Regardless of the size of the program and its budget, some level of evaluation can and always should be performed. We should not be debating whether quantitative or qualitative research is better. Formative, process, and outcome measures are inter-related and are meant to complement each other. It is not a question of either/or, but rather a question of finding the best combination to adequately address the goals of the evaluation. Program staff and evaluators will do a better job if they work together right from the beginning to set clear, detailed goals and objectives for intervention programs and their evaluation. This approach is bound to achieve better evaluation priorities.

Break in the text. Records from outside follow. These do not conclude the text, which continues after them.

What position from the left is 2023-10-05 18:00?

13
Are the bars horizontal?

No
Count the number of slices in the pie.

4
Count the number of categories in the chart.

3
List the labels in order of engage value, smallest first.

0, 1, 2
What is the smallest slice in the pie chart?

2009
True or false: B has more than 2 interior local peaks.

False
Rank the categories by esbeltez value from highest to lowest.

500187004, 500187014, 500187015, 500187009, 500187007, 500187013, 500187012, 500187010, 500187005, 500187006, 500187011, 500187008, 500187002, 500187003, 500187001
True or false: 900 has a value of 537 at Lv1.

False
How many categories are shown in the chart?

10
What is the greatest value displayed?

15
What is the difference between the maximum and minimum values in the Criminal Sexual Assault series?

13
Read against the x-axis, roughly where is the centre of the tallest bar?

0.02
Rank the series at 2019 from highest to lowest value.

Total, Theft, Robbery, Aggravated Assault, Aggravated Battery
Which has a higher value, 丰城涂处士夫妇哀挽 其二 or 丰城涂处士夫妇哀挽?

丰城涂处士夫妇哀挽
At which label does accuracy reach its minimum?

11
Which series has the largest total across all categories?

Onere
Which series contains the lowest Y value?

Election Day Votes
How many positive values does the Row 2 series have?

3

The extent and nature of the evaluation is often determined by the expertise of the researcher or the program manager. The tools of epidemiology are critical for improving the evaluation of community based programs but are enhanced when combined with those from other disciplines. There is much more to evaluation than outcome measures, such as morbidity and mortality. Although high level evaluation methods may not always be feasible or may be too costly, a greater barrier to their use is often the lack of training. The need to expand research training opportunities was one of the key recommendations in the recent report by the Institute of Medicine. Ideally, researchers should be skilled in understanding the constraints of doing an evaluation in real community settings.
Multilevel evaluation research is more expensive and often requires a longer follow up period than traditional grant awards of three years or less. Funders need to be persuaded to change their award structure to accommodate truly comprehensive, rigorous program evaluations. Without their support, or a creative linkage of several funders, we will not be able to improve the quality of evaluation research.
The state of the art of evaluation, especially of community programs, has not evolved as much as we would like in the last two decades. The logistics and difficulties in managing one intervention in one community, let alone a complex set of interventions in several communities simultaneously, and evaluating their efficacy, continues to be a great challenge. In spite of this, there is much to learn from the kinds of studies published in this issue of the journal. They help us to better understand the critical elements of a successful or unsuccessful intervention, and highlight both a program's true worth and its limitations. Nevertheless, we can do better and must strive to do so.